A cidade de Guimarães prepara-se para viver um amplo programa cultural e religioso com a iniciativa “Da Quaresma à Páscoa”, que decorre entre 20 de março e 12 de abril, transformando o território num palco de celebração do património, da fé e da identidade local.
A programação foi apresentada esta terça-feira, 17 de março, no Museu de Alberto Sampaio, e resulta de uma colaboração alargada entre o Município de Guimarães, paróquias, irmandades, instituições culturais e diversas entidades do concelho.
Na sessão de apresentação estiveram presentes a vereadora da Cultura e Turismo, Isabel Ferreira, a diretora do museu, Maria de Lurdes Rufino, o pároco Paulino Carvalho, o curador José Carlos Miranda e o diretor artístico César Viana.

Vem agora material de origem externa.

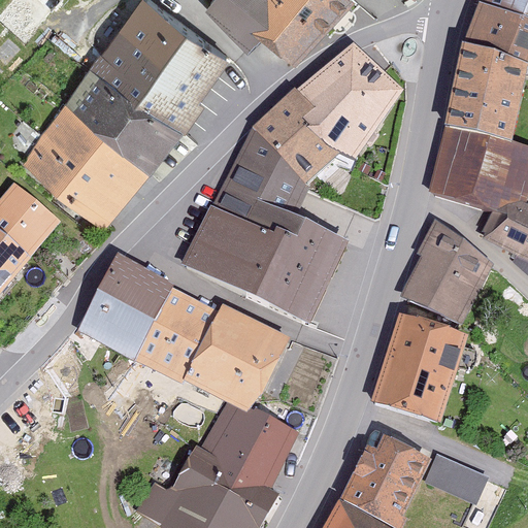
[(75,0),(15,0),(0,18),(0,28),(29,54),(75,0)]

Segundo Isabel Ferreira, a iniciativa reflete um esforço coletivo alargado. “Esta programação resulta do trabalho colaborativo de um conjunto muito alargado de entidades do nosso território”, afirmou, destacando também a dimensão comunitária e descentralizada do projeto.
Um dos momentos centrais é a exposição A Paixão em Guimarães, que se inicia a 20 de março e propõe um percurso espiritual por igrejas e espaços patrimoniais da cidade. A mostra reúne arte sacra organizada em torno de símbolos bíblicos como a Arca, o Cordeiro, o Trono e o Pelicano, procurando facilitar a interpretação das obras junto do público.
O programa inclui ainda diversas celebrações religiosas, como procissões, via-sacras, missas e o tradicional Compasso Pascal. A abertura oficial destas iniciativas acontece a 22 de março, com a Procissão dos Santos Passos, envolvendo várias igrejas do centro histórico.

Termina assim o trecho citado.